Friday, December 02, 2022
Officials, advocates push more rural health-care providers to prescribe Suboxone (buprenorphine) for drug addiction
Bonnie Purk, left, meets with nurse practitioner Andrea Storjohann at the Primary Health Care clinic in Marshalltown, Iowa. (Photo by Tony Leys, KHN) |
More than 150 people a day die of overdoses related to synthetic opioids such as fentanyl, and disproportionate share of the dead will be from rural areas, according to the Centers for Disease Control and Prevention. Given the magnitude of loss and the prevalence of fentanyl in most illicit drugs, more rural medical providers are prescribing buprenorphine for patients struggling to end their addictions, and treatment advocates are pushing them to do more, Tony Leys reports for Kaiser Health News: “The number of U.S. health care providers certified to prescribe buprenorphine more than doubled in the past four years. Treatment advocates hope to see that trend continue.”
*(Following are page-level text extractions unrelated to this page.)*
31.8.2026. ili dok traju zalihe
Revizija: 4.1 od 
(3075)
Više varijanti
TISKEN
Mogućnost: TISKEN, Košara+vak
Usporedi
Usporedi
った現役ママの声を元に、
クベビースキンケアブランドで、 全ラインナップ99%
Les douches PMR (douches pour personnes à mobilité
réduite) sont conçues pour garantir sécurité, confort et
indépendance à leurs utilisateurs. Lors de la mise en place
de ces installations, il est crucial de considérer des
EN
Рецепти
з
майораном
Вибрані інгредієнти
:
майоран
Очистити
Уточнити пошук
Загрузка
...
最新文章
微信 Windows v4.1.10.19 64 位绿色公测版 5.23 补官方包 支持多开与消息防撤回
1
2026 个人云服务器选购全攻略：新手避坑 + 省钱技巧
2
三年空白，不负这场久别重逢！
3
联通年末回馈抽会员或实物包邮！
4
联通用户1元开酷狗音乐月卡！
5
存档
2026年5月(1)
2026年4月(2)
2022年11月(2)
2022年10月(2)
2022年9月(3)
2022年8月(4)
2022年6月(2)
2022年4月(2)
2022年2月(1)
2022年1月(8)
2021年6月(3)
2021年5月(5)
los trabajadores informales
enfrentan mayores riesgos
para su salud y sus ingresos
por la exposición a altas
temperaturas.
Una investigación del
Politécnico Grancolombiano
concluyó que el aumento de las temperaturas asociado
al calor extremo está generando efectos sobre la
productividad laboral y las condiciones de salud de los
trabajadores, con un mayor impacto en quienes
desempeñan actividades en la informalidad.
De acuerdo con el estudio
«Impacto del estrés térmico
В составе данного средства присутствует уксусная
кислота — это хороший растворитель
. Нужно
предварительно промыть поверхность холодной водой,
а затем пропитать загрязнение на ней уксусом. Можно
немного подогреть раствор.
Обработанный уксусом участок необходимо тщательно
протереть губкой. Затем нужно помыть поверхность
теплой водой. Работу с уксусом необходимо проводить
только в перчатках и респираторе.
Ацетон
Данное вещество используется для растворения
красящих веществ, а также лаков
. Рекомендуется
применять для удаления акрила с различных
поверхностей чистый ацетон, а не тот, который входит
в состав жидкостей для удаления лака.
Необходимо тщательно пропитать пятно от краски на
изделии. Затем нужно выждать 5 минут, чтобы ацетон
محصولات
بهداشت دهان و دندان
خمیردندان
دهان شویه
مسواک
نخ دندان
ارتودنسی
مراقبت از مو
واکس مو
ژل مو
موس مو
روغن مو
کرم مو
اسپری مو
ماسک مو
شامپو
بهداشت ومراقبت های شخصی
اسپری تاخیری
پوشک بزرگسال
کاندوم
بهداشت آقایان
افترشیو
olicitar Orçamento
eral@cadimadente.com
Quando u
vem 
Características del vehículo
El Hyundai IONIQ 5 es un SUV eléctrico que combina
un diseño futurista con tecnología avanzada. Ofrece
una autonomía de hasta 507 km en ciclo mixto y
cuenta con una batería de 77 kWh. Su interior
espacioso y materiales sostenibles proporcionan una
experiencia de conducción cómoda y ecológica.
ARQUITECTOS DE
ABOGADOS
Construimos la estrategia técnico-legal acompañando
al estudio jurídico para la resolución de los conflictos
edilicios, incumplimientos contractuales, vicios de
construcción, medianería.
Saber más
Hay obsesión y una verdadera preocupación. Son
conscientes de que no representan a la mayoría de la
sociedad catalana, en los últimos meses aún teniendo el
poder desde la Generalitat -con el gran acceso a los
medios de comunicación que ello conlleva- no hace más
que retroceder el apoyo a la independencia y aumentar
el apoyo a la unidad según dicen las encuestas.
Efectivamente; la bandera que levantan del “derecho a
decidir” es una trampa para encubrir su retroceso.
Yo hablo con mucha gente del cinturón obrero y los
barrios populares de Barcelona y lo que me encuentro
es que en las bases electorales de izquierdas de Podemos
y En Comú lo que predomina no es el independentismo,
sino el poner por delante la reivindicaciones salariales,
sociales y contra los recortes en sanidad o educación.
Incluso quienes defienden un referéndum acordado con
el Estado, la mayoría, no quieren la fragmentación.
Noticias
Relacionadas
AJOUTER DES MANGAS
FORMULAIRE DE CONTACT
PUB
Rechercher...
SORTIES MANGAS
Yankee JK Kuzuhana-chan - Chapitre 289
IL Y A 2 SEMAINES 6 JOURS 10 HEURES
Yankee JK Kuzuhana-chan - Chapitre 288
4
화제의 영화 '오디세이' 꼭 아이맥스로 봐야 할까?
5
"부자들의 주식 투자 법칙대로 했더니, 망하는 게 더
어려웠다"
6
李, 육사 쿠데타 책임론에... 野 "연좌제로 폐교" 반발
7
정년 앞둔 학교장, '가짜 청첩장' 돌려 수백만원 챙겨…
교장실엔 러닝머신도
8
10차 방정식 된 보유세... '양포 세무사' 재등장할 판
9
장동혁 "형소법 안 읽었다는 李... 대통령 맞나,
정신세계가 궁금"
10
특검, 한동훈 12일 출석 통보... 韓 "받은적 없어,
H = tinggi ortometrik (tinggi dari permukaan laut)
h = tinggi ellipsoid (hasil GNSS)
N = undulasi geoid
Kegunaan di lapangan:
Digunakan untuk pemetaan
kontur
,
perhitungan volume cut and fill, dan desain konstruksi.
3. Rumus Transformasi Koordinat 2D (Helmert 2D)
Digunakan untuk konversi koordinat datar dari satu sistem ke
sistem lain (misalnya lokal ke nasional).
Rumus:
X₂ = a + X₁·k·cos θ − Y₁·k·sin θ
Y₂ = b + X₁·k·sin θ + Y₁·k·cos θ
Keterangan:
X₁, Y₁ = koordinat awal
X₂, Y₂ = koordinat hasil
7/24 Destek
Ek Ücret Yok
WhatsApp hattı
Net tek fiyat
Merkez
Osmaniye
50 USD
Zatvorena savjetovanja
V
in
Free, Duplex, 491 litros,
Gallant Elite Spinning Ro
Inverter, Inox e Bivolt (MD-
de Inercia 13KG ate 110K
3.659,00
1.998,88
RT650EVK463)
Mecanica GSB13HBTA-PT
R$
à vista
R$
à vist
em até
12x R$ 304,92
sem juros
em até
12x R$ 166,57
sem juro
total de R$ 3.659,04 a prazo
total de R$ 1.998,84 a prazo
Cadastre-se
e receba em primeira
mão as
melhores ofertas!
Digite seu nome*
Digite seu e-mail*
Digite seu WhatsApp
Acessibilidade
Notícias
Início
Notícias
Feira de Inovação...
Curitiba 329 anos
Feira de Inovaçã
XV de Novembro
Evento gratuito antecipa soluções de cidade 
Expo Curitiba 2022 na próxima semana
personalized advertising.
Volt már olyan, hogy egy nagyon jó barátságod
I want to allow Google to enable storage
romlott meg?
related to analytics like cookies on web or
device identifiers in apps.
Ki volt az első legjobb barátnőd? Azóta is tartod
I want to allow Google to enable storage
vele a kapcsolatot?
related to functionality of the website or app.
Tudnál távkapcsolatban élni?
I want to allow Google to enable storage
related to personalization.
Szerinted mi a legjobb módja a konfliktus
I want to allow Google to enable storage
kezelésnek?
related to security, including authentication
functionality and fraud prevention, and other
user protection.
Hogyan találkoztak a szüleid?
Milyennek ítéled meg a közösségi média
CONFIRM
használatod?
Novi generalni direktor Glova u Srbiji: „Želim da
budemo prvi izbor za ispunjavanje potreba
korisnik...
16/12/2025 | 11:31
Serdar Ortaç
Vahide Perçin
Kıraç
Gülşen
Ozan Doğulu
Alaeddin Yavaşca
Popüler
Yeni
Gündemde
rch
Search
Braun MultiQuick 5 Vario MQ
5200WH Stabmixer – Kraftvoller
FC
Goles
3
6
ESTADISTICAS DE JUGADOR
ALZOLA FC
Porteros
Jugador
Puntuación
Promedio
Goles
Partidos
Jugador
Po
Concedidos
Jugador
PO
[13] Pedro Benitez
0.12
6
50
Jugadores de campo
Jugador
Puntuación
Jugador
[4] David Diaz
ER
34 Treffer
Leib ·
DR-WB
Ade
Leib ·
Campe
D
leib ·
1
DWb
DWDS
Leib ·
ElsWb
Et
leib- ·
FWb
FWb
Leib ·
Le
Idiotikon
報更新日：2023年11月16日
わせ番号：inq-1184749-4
Such “maintenance treatment” has been done mainly with methadone, but it “is tightly regulated, due to concerns that it can be abused,” Leys explains. “Only specialized clinics offer methadone maintenance treatment, and most of them are in cities. Many patients starting methadone treatment are required to travel daily to the clinics, where staffers watch them swallow their medicine.”
Andrea Storjohann, a nurse practitioner in Marshalltown, Iowa, a town of 27,000, works in a repurposed grocery building, with “no signs designating it as a place for people to seek treatment for drug addiction, which is how Storjohann wants it,” Leys writes. Until recently, “We were kind of a unicorn in this part of the state, but that is changing,” Storjohann told Leys.